=== TASK GOAL ===
In the data that follows, every line containing the word "Anderson" should be returned.

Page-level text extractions
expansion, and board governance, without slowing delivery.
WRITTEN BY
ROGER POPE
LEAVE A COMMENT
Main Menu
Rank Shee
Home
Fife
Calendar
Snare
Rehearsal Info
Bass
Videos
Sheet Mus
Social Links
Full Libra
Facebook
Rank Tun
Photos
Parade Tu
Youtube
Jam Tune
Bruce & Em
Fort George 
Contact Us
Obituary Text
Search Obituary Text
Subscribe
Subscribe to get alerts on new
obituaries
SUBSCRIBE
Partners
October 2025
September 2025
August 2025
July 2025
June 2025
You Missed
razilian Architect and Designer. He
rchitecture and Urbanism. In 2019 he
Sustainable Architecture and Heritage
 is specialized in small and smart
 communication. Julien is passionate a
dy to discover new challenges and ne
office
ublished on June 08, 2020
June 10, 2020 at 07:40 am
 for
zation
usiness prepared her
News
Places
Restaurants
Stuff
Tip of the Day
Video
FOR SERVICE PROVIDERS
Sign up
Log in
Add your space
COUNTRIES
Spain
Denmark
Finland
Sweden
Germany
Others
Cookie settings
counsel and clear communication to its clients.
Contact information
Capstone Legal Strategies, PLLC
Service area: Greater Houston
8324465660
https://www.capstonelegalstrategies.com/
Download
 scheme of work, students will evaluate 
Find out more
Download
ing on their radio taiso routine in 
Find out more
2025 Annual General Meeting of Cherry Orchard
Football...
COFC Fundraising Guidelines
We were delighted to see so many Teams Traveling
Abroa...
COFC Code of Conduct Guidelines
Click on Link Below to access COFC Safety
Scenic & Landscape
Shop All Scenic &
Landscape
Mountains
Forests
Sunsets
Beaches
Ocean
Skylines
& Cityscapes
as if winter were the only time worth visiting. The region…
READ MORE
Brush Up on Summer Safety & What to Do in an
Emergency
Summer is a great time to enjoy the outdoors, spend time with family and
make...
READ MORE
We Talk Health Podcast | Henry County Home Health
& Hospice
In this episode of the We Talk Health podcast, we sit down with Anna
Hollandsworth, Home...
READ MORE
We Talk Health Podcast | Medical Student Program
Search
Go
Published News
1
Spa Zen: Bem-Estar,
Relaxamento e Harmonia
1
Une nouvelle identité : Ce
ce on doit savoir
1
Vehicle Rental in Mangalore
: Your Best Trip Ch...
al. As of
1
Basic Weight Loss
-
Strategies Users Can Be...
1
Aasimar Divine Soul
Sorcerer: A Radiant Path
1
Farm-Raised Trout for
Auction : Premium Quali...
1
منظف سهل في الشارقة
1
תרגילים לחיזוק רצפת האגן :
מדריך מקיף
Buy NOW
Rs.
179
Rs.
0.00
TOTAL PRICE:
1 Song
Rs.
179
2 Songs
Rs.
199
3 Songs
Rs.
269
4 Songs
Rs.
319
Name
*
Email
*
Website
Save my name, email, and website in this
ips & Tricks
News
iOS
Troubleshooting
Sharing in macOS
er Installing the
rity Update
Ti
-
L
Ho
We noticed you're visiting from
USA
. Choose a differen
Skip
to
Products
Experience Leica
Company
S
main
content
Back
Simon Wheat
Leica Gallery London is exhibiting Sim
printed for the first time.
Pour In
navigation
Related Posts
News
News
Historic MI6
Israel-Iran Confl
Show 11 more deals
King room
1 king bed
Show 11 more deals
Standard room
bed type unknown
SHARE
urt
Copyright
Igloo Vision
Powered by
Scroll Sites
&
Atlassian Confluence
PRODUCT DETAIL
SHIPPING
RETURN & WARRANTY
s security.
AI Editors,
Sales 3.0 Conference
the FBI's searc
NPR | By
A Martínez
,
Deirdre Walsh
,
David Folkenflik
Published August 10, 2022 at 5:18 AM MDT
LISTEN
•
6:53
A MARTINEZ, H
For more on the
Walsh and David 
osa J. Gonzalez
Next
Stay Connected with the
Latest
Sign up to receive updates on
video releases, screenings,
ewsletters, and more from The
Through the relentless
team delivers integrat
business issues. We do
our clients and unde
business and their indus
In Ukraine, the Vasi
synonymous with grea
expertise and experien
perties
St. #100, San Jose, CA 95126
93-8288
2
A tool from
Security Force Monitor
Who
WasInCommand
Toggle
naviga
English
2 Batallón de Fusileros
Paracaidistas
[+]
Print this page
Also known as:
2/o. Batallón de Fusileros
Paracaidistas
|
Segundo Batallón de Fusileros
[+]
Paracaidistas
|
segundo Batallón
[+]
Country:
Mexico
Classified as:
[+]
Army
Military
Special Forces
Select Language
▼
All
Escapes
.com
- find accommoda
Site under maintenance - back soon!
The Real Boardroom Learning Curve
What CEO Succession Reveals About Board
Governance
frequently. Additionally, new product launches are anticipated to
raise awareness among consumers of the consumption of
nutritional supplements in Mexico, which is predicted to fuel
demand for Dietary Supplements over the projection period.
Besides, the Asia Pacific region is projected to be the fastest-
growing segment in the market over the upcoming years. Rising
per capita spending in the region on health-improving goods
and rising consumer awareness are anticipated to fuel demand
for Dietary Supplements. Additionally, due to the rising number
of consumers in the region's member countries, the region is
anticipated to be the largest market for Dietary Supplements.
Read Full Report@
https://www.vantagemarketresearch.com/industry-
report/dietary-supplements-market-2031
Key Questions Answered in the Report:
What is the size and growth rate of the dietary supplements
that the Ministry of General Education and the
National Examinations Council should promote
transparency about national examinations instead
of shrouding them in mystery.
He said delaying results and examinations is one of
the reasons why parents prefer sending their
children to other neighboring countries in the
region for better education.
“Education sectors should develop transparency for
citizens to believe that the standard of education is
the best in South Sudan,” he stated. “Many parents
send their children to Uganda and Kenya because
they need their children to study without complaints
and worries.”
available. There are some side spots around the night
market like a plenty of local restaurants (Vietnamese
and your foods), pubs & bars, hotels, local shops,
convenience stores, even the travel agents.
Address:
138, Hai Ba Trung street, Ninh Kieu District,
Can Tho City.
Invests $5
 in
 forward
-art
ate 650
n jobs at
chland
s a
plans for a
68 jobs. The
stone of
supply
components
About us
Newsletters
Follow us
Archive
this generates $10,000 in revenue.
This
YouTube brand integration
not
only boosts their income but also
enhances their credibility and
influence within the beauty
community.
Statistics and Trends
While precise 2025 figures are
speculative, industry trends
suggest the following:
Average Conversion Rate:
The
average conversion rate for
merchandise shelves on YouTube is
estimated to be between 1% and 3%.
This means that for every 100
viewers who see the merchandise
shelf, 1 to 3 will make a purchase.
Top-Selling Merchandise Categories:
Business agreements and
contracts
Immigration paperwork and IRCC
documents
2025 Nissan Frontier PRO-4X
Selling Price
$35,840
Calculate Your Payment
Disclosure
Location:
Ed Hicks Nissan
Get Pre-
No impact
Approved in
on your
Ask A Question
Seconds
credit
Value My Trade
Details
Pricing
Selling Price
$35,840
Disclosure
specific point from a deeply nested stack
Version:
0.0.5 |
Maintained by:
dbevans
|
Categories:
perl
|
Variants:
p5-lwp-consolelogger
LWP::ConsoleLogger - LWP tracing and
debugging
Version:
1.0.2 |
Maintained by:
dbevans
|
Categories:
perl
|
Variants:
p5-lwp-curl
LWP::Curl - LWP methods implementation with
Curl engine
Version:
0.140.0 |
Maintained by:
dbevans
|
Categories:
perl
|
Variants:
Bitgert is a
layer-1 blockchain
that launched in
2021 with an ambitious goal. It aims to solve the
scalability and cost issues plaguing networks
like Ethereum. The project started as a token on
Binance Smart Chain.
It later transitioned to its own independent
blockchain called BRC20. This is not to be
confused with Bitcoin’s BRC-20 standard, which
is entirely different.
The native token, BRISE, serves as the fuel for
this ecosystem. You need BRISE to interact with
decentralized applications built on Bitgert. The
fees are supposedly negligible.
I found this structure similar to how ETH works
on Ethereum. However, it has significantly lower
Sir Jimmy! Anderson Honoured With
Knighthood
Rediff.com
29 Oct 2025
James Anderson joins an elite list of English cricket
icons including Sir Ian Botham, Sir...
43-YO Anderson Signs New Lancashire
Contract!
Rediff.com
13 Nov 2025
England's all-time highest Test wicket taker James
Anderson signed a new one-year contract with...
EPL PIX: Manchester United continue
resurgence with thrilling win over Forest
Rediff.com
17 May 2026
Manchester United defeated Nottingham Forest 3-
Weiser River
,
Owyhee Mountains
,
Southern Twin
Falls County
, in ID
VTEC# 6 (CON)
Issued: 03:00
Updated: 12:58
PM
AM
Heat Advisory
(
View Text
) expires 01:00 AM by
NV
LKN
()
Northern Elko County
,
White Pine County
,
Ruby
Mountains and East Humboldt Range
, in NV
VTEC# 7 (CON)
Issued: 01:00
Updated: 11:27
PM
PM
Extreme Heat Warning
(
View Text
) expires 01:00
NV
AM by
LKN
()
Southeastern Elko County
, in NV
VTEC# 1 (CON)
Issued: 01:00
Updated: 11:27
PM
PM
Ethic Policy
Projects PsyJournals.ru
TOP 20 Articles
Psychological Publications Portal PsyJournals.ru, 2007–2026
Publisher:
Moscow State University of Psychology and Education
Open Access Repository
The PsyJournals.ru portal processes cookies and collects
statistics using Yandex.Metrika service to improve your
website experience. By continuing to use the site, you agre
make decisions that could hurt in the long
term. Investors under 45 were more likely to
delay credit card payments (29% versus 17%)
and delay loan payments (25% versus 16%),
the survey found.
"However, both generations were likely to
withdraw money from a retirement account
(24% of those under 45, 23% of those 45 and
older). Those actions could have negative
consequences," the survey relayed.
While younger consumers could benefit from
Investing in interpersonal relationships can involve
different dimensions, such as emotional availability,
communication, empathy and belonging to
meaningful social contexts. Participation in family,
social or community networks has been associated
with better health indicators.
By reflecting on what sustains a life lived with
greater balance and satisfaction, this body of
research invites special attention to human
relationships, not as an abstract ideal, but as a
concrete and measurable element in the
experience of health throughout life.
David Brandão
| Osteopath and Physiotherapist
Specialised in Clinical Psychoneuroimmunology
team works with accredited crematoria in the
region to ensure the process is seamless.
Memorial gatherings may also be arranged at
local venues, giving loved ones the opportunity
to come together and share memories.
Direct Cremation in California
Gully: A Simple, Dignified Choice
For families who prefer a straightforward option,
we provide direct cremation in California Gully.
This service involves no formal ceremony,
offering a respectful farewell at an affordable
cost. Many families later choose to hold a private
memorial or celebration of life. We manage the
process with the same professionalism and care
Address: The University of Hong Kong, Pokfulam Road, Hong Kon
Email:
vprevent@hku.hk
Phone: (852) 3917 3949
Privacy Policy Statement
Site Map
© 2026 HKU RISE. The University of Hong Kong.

=== SOLUTION TO THIS TASK ===
Sir Jimmy! Anderson Honoured With
James Anderson joins an elite list of English cricket
43-YO Anderson Signs New Lancashire
Anderson signed a new one-year contract with...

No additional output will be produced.